## Exercise task
Format part of the listing below as a Markdown table with the columns Row and Record line. Put each line in its own numbered row and skip blank lines. Begin at the line that contains "collectors: M. Guadagno" and stop after the final line of the listing. Omit the pictures.

(Records from a collection)
+++
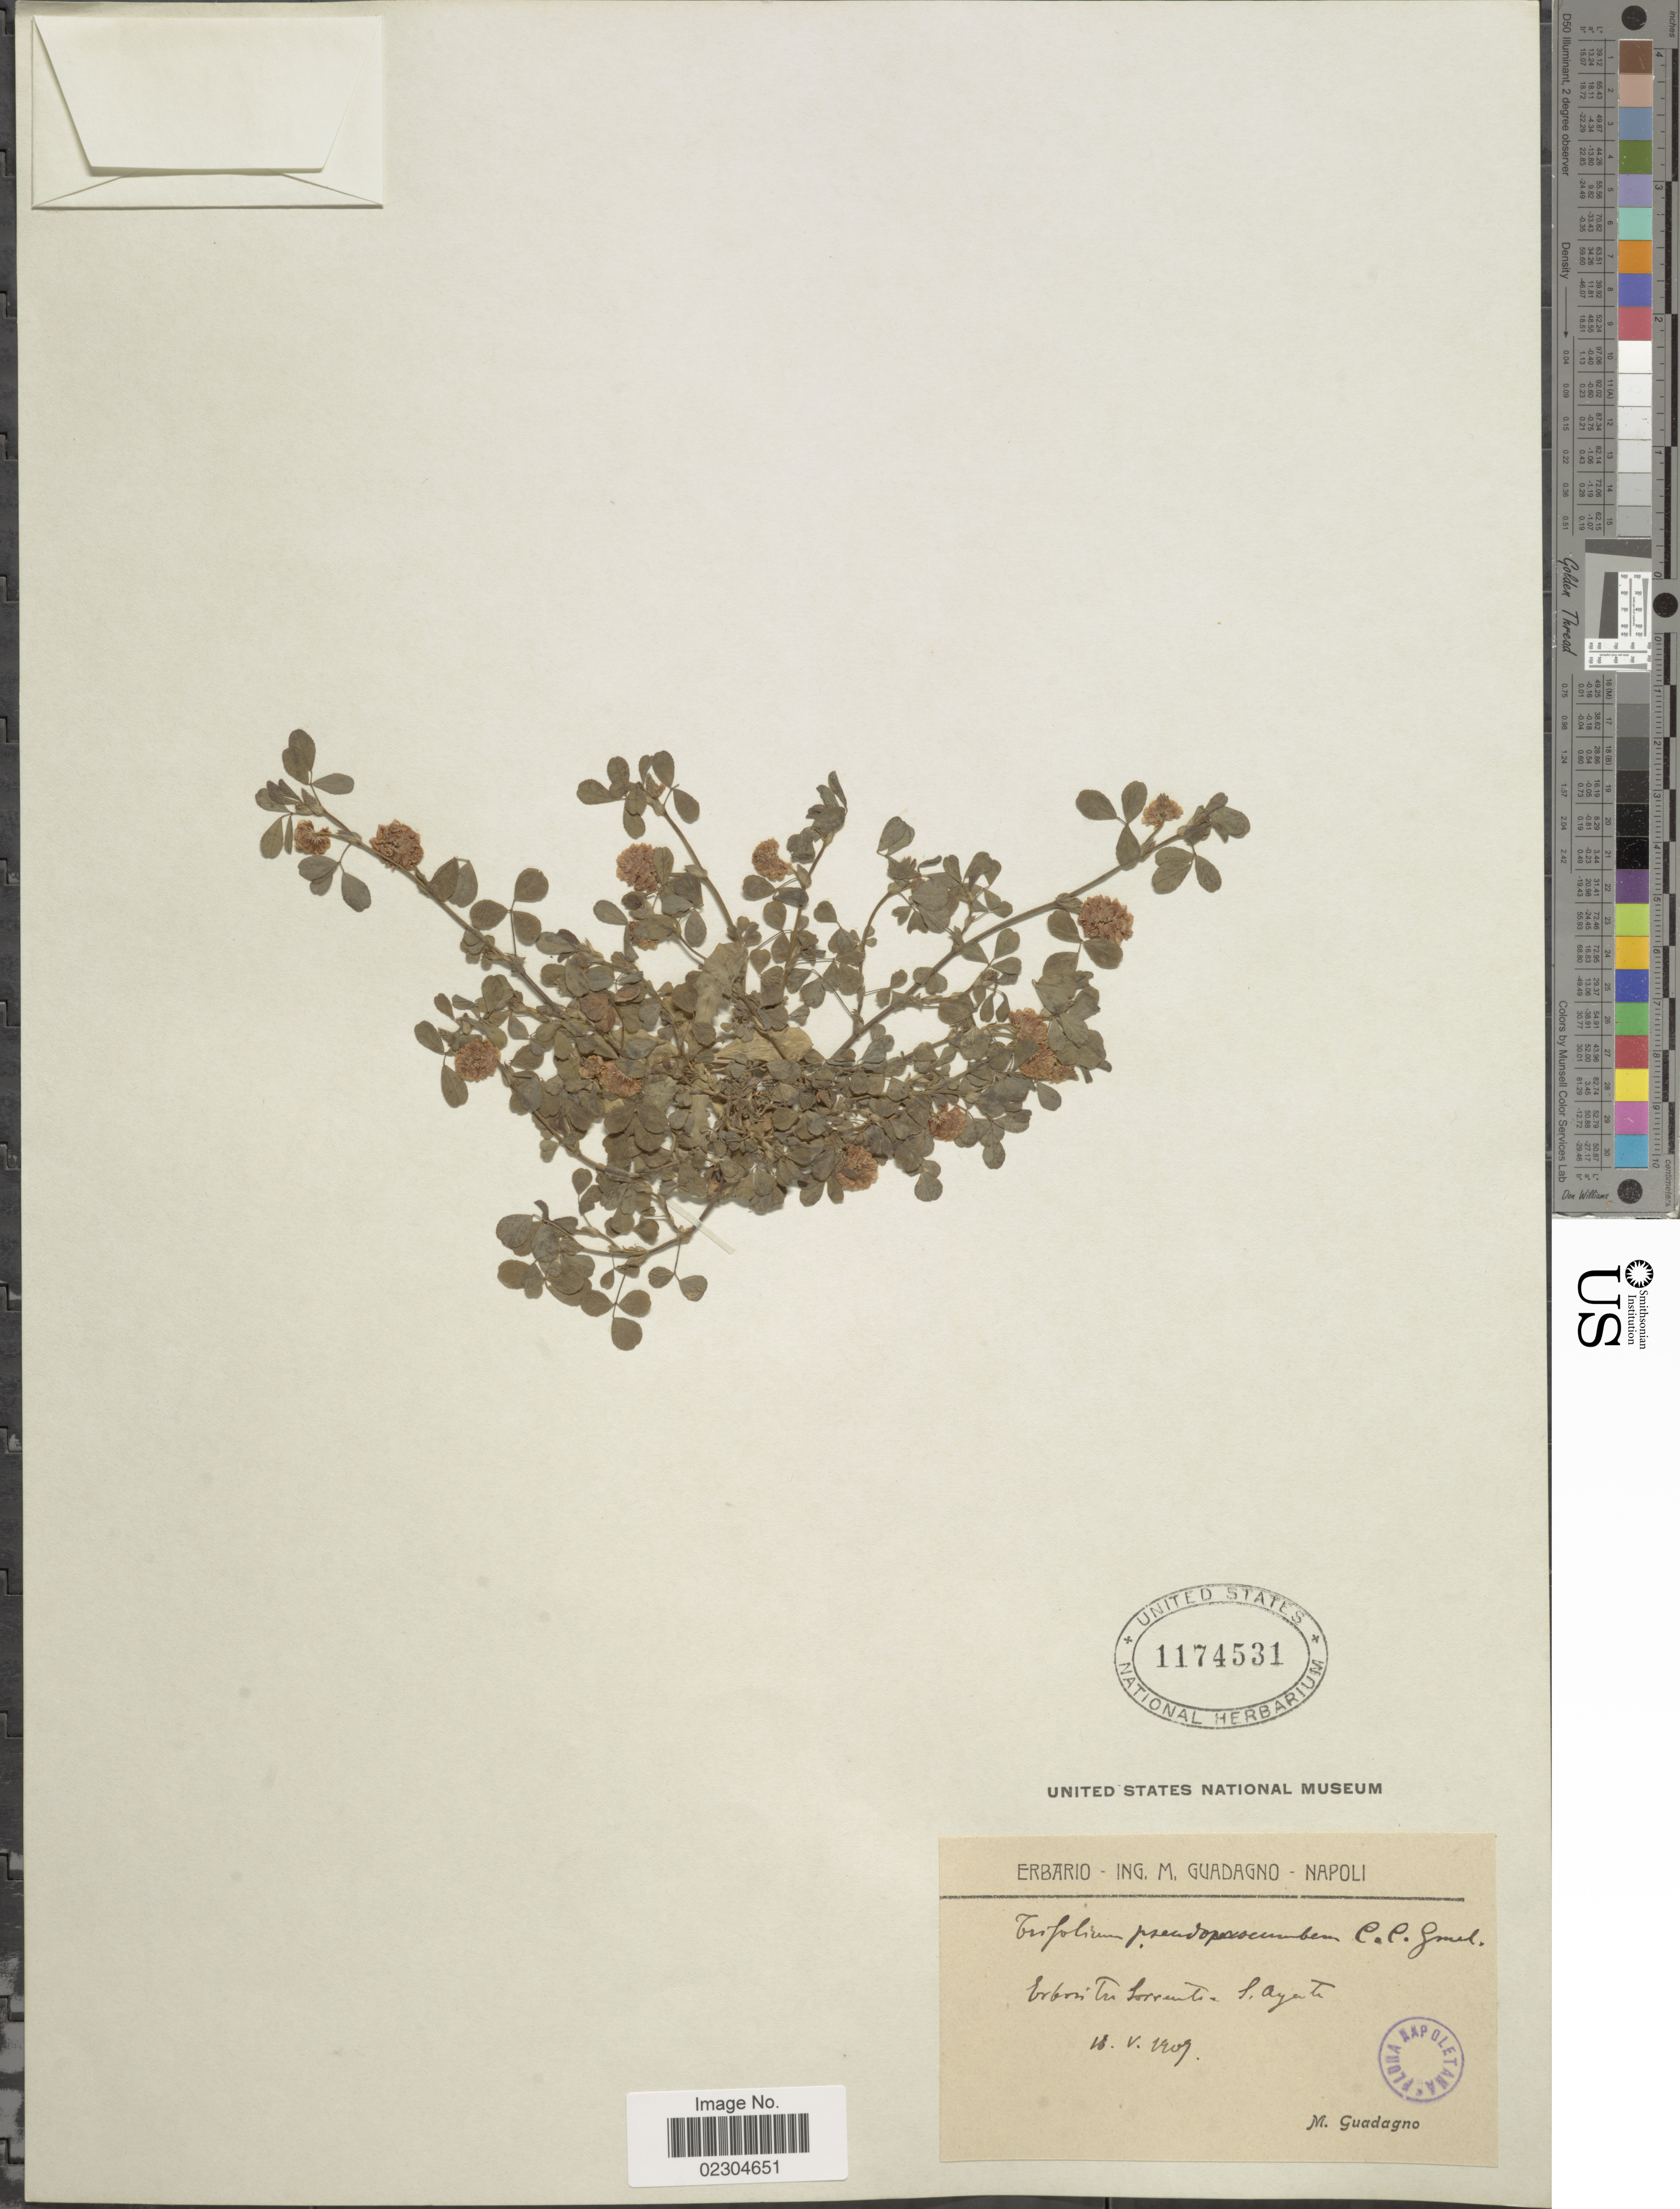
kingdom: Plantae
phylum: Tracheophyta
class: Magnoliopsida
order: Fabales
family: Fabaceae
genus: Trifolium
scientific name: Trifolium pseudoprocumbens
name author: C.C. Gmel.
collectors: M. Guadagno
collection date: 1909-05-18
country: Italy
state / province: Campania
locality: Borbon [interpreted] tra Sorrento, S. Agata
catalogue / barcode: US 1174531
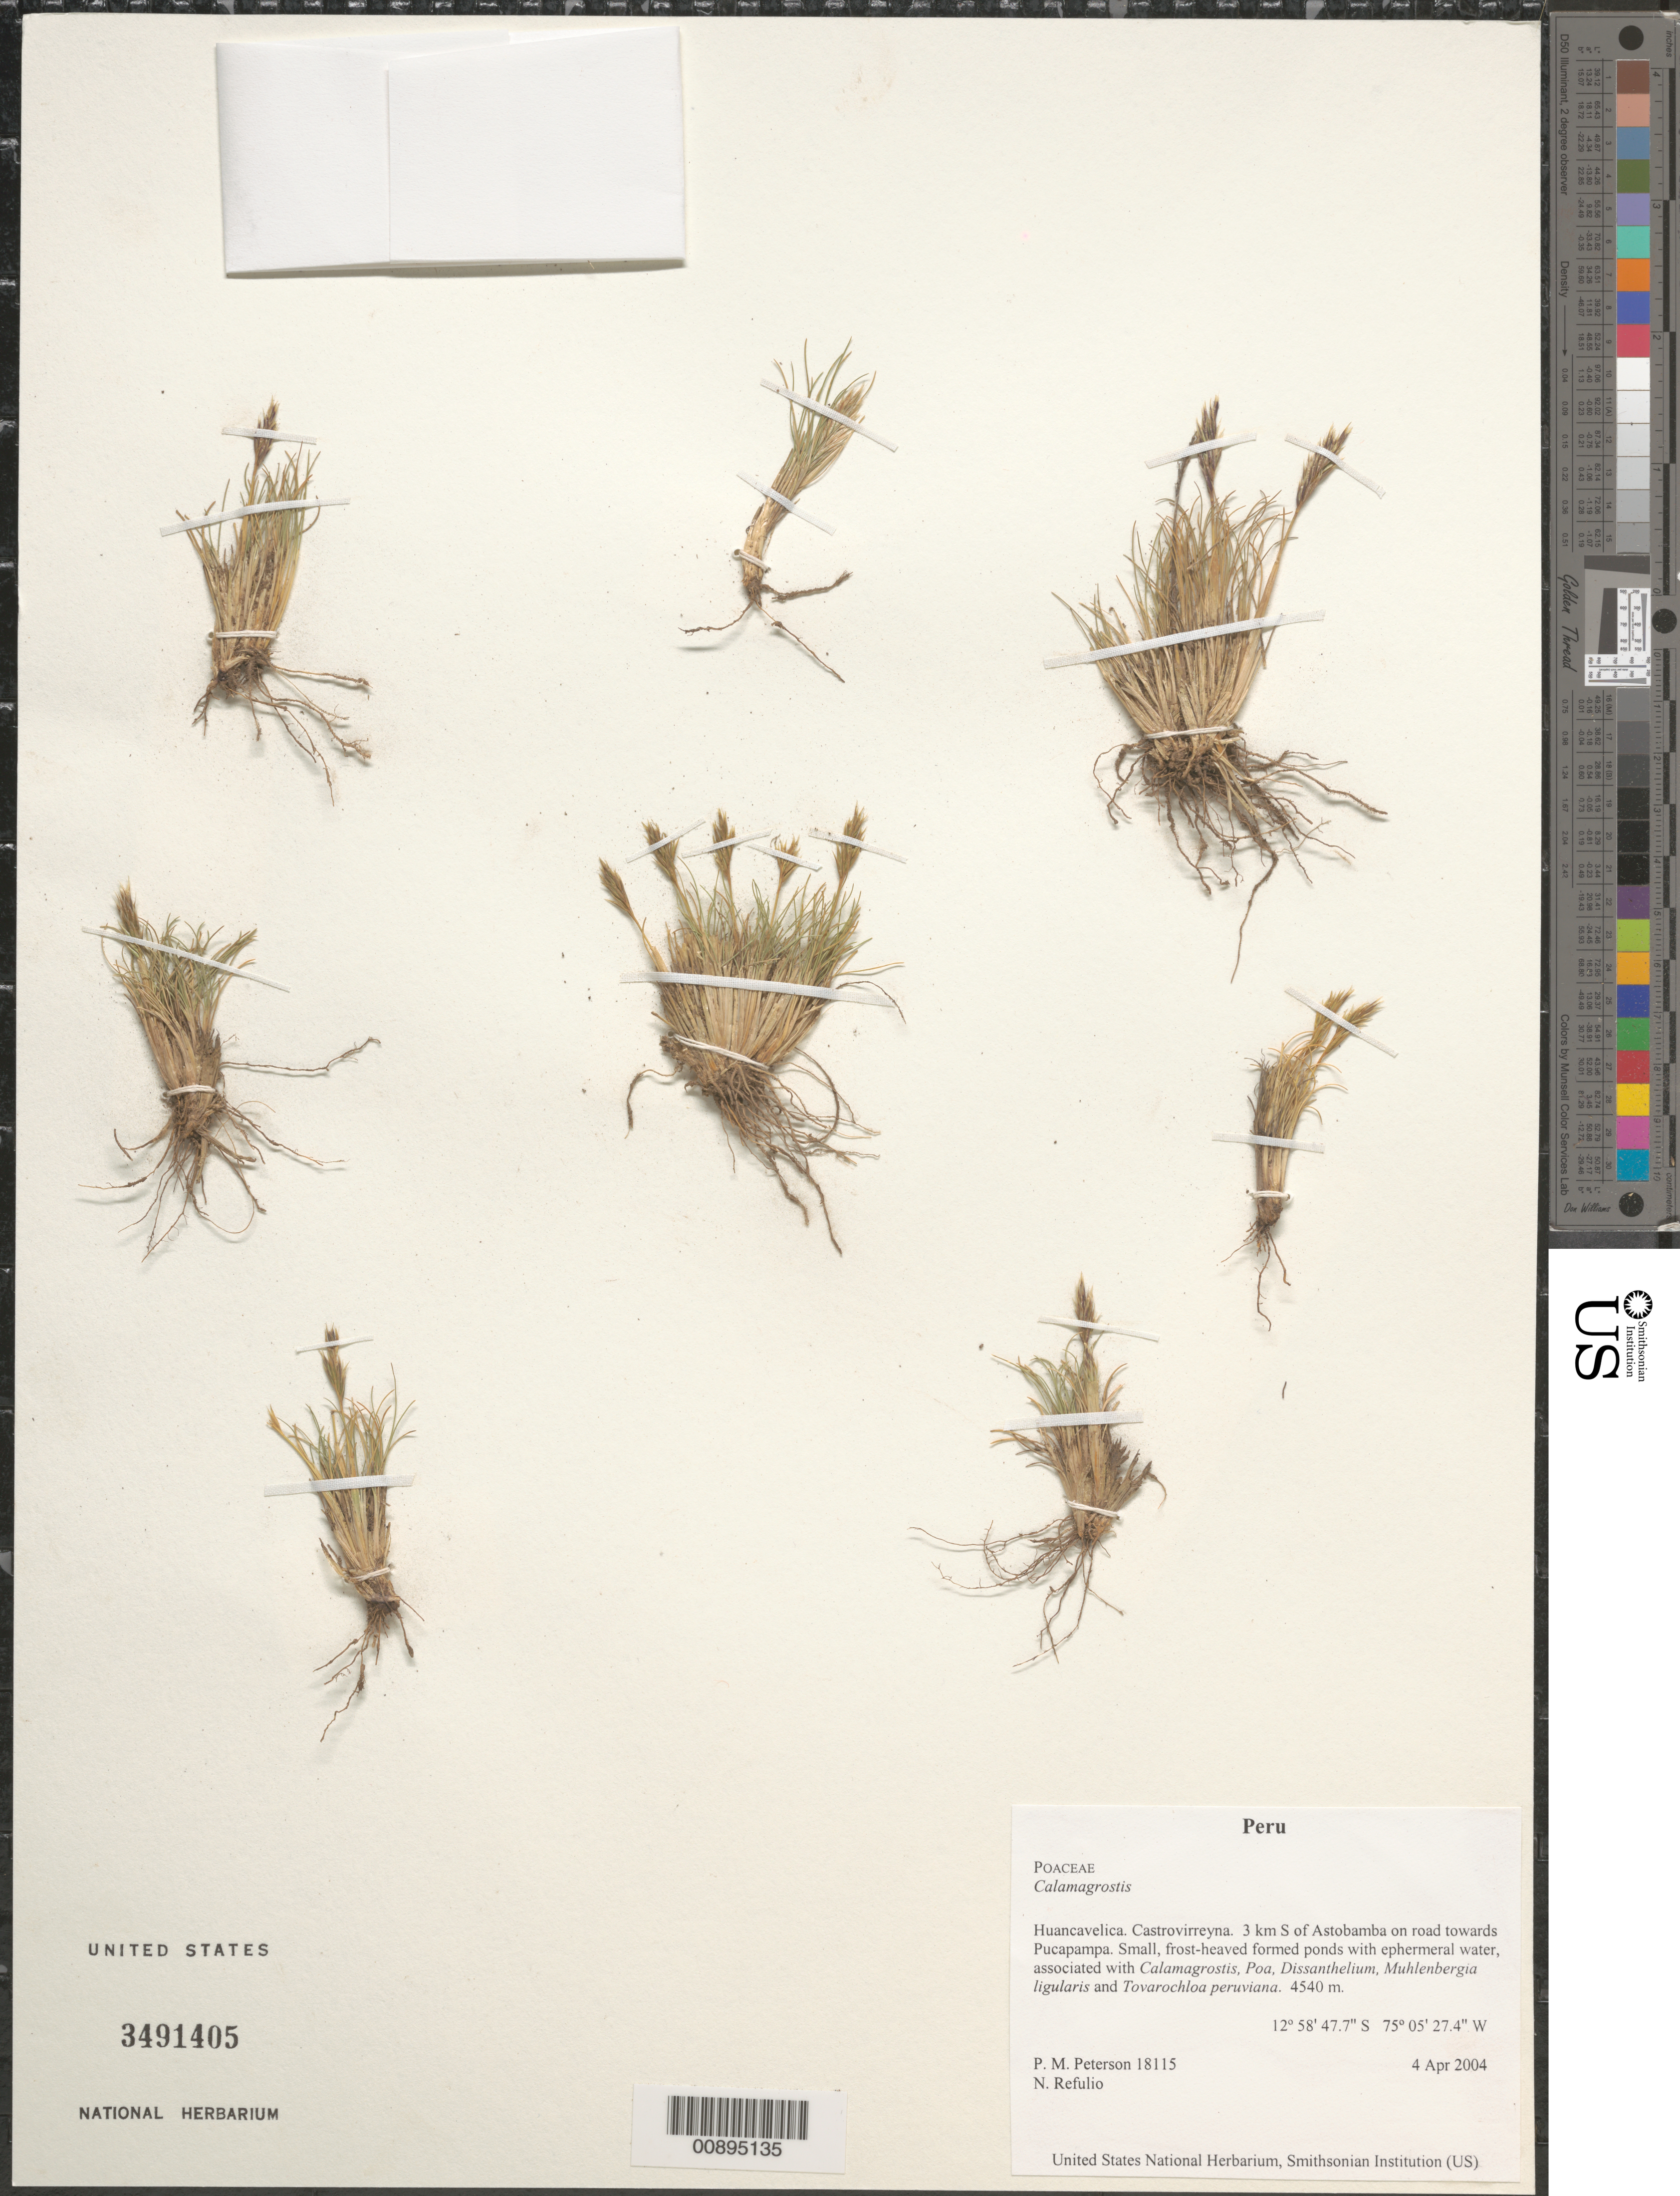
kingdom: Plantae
+++
## Reply
| Row | Record line |
|---|---|
| 1 | collectors: M. Guadagno |
| 2 | collection date: 1909-05-18 |
| 3 | country: Italy |
| 4 | state / province: Campania |
| 5 | locality: Borbon [interpreted] tra Sorrento, S. Agata |
| 6 | catalogue / barcode: US 1174531 |
| 7 | kingdom: Plantae |